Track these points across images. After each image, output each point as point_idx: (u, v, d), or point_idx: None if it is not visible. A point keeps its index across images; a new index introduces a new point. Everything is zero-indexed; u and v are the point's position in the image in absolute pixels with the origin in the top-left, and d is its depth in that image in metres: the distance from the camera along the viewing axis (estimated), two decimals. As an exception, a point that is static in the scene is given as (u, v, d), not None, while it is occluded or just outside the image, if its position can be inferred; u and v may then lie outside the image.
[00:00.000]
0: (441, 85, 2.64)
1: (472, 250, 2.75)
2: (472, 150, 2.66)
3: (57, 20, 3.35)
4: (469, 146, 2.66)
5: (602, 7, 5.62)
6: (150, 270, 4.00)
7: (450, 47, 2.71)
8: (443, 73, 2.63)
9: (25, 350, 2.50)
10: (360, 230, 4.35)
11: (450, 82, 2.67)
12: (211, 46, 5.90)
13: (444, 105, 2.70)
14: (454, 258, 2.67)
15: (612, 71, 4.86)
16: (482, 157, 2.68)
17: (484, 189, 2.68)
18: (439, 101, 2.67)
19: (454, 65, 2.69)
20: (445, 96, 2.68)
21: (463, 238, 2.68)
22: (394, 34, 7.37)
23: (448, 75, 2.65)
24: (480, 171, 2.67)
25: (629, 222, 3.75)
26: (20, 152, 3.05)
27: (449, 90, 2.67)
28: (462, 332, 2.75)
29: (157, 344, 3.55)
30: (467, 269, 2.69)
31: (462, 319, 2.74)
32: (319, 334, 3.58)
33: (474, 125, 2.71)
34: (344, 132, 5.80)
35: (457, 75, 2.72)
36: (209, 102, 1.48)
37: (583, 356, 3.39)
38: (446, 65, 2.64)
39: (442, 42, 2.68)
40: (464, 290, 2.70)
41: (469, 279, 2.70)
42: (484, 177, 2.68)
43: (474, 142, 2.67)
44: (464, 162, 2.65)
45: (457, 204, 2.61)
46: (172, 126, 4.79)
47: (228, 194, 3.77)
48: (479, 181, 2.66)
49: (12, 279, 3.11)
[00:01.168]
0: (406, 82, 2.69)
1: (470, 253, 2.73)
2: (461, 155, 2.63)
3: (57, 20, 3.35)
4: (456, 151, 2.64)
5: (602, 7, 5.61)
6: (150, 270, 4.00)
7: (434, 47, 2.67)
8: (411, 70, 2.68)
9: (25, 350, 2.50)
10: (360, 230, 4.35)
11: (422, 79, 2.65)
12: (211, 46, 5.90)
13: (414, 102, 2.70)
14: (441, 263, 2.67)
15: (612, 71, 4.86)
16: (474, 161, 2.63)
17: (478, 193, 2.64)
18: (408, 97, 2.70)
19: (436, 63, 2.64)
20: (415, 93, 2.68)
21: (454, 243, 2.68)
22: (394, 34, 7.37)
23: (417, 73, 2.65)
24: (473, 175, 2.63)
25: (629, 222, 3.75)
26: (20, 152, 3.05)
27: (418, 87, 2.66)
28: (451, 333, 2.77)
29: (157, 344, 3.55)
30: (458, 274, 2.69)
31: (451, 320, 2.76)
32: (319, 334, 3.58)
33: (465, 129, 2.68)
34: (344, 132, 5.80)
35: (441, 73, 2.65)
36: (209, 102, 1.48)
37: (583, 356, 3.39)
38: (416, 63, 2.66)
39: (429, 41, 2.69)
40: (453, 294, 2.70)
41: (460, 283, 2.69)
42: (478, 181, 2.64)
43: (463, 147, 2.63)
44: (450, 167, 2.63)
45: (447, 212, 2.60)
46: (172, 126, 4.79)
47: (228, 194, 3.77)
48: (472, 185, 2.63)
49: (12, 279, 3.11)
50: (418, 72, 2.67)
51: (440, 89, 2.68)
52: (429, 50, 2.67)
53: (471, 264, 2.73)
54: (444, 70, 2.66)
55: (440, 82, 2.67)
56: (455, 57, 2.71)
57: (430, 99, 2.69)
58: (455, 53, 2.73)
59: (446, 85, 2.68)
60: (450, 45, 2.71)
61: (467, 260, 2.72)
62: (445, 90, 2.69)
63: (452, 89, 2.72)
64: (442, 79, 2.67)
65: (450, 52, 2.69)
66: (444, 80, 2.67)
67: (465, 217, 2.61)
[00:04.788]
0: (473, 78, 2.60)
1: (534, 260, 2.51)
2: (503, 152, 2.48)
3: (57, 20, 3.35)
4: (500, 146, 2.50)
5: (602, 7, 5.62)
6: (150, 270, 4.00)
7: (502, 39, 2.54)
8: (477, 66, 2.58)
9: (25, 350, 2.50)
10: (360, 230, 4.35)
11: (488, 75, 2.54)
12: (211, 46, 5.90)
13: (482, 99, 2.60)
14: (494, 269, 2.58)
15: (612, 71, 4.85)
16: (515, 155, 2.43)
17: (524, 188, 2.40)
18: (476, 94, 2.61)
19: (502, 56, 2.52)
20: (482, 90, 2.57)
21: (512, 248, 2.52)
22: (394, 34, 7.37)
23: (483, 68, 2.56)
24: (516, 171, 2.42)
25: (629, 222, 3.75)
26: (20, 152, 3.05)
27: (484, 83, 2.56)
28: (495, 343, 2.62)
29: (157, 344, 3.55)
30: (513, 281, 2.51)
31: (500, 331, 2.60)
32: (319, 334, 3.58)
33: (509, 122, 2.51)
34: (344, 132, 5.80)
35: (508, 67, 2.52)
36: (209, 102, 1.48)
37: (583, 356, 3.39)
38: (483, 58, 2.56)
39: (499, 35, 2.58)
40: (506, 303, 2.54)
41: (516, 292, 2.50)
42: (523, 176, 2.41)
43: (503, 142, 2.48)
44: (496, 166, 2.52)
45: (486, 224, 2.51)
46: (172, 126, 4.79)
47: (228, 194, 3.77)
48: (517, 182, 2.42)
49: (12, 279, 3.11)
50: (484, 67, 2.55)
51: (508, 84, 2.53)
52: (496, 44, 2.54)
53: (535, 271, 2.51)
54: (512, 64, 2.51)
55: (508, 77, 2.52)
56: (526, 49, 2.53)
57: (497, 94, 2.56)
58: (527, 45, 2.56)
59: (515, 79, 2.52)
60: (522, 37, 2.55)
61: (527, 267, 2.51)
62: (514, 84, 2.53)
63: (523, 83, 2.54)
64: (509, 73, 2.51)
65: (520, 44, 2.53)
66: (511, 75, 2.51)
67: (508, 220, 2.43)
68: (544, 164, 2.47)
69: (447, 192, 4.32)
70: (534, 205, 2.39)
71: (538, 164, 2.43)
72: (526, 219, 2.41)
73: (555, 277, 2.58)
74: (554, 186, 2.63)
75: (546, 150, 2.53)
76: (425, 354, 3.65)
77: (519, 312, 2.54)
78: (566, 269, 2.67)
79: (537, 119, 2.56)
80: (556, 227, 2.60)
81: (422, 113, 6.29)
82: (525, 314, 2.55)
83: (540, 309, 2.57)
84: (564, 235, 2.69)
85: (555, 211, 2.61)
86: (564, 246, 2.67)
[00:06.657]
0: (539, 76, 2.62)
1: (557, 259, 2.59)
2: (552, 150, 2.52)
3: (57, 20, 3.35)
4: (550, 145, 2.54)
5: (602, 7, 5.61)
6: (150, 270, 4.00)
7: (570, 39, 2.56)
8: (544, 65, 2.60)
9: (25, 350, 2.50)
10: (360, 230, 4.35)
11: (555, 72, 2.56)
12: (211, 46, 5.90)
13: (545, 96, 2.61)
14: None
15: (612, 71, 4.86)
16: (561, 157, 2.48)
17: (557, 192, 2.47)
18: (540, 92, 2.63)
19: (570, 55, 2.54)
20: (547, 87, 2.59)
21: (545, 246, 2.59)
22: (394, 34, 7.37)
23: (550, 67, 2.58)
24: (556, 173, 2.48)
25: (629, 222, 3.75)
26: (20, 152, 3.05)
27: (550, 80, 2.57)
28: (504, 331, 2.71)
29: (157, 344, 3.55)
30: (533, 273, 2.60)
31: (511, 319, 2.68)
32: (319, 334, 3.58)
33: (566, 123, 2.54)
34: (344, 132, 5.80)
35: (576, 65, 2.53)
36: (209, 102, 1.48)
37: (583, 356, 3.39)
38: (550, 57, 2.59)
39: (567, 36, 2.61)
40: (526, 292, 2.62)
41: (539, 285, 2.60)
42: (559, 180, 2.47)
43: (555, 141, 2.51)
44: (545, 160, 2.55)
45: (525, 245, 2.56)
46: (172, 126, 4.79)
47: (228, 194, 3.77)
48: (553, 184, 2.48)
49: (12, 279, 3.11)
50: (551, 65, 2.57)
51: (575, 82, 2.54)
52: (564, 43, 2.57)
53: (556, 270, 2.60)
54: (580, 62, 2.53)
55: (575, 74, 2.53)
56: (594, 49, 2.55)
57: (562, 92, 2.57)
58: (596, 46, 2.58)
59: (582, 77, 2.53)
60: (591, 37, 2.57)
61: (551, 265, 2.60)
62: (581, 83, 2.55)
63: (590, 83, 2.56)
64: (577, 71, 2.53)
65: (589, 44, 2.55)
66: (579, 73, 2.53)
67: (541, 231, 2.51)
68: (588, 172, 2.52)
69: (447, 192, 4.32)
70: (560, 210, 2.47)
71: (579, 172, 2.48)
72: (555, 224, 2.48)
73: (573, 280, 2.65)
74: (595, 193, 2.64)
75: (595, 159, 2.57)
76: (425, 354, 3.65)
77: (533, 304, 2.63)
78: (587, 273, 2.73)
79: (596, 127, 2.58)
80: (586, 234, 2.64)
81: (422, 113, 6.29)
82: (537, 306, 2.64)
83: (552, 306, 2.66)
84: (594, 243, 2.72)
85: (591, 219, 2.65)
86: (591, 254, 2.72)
══════
The reply should hold only the lines from the beginning of the listing above through the line with "[00:00.000]", each one written exactly as it appears.

Track these points across images. After each image, output each point as point_idx: (u, v, d), or point_idx: None if it is not visible. A point keeps its index across images; a new index introduces a new point. Everything is zero-indexed; u and v are the point's position in the image in absolute pixels with the origin in the top-left, and d is its depth in that image in metres: the distance from the camera along the viewing axis (estimated), two decimals. As an exception, a point that is static in the scene is given as (u, v, d), not None, while it is occluded or just outside the image, if its position can be inferred; u and v may then lie outside the image.
[00:00.000]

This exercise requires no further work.